PASSAGE SHOWN →

[Start of section]

Which age groups watch ABC, NBC, CBS, and Fox News most and how have those patterns changed since 2020?
Executive summary
Broadcast network news and prime-time audiences skew older: median ages for ABC, NBC and CBS viewers sit in the mid-to-late 50s and up (CBS median 58, NBC 57, ABC 55), while Fox’s audience is also older than the U.S. adult median though somewhat younger than CBS at times (Fox median reported ~52) — and since 2020 those broadcast networks have lost younger viewers faster as streaming and sports shifts redistributed audiences (median ages creeping upward and advertiser-friendly 18–49 share shrinking) [1] [2] [3].
1. Who watches each network now: median age and demo snapshots
Recent audience studies show CBS, NBC and ABC draw audiences substantially older than the national adult median — Pew gives median audience ages of 58 for CBS, 57 for NBC and 55 for ABC — while Fox’s audience is also older than average, with third-party analyses putting its median in the low 50s (Fox has long been characterized as having an older-skewing viewer base) [1] [2] [4].
2. Younger viewers: shrinking 18–49 and 18–34 share for broadcast, with Fox and sports as exceptions
The advertiser-coveted 18–49 group has contracted for the broadcast networks since 2020, with the median viewer age for CBS, ABC and NBC rising and the 18–49 slice shrinking faster than overall primetime losses; Fox and sports broadcasts have bucked that trend at times — Fox led 18–34 in some season tallies and networks that carry major sports (NBC’s Sunday Night Football, CBS late-afternoon NFL packages, ABC/ESPN Monday Night Football) have seen younger boosts tied to games, producing year-to-year spikes even as linear TV declines overall [2] [5] [6].
3. How patterns changed since 2020: streaming, sports and a clear aging trajectory
Across reporting, the dominant story since 2020 is audience migration away from appointment viewing toward streaming and delayed viewing, which disproportionately pulled younger adults off linear broadcasts and pushed median ages up for ABC, CBS and NBC — Pew’s industry fact sheets and trade analyses document substantial declines in network news audiences and advertiser spending since 2020, and independent trackers note that median viewer ages for the big broadcast nets have crept upward into the mid-to-late 50s and beyond [3] [2] [1].

[End of section]

EXERCISE REQUIREMENTS →
A – Please rewrite the network audience summary between "1. Who watches" and "base) [1] [2] [4].", inclusive, changing "median" to "midpoint".
B – Carry the network audience summary forward from its final sentence.

DATASET CONTENT →
[Start of section]

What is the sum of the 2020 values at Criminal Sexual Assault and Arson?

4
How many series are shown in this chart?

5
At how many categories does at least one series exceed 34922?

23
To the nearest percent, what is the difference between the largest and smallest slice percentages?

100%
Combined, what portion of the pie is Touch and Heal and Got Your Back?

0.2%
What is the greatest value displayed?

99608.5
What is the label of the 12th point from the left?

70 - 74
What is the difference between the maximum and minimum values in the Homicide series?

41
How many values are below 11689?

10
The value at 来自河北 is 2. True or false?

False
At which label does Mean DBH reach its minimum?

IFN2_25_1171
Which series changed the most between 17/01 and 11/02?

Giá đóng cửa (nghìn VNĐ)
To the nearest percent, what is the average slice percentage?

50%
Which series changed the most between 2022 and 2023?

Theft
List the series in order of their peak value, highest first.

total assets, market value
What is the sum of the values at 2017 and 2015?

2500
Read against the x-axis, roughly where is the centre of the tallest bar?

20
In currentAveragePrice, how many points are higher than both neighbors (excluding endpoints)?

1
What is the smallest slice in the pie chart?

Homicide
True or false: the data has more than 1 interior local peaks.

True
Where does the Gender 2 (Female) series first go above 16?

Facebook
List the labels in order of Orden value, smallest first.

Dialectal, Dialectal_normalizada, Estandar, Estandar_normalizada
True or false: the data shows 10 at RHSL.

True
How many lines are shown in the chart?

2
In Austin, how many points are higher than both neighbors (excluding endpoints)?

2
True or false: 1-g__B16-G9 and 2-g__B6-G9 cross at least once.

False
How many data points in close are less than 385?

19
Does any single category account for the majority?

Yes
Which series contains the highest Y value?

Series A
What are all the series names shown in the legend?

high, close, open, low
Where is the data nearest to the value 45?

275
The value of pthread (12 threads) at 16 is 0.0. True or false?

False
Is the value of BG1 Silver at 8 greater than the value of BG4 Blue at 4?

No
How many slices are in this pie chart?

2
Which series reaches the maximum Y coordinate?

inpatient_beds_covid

[End of section]

RESULTS FOR THE EXERCISE →
A –
1. Who watches each network now: midpoint age and demo snapshots
Recent audience studies show CBS, NBC and ABC draw audiences substantially older than the national adult midpoint — Pew gives midpoint audience ages of 58 for CBS, 57 for NBC and 55 for ABC — while Fox’s audience is also older than average, with third-party analyses putting its midpoint in the low 50s (Fox has long been characterized as having an older-skewing viewer base) [1] [2] [4].

B –
4. Cable vs. broadcast: Fox’s growth and the fragmentation of news audiences
Cable news has evolved differently: Fox News increased its average audience between 2021 and 2022 and continued to post gains into 2024–25 in many reports, consolidating an older but highly engaged viewership and expanding off-platform reach (YouTube views cited by Fox) even as its rivals declined [7] [8]. That growth means Fox holds a large share of older adults who still watch linear news, while broadcast nets lose broad reach but retain older-skewing audiences [7] [8].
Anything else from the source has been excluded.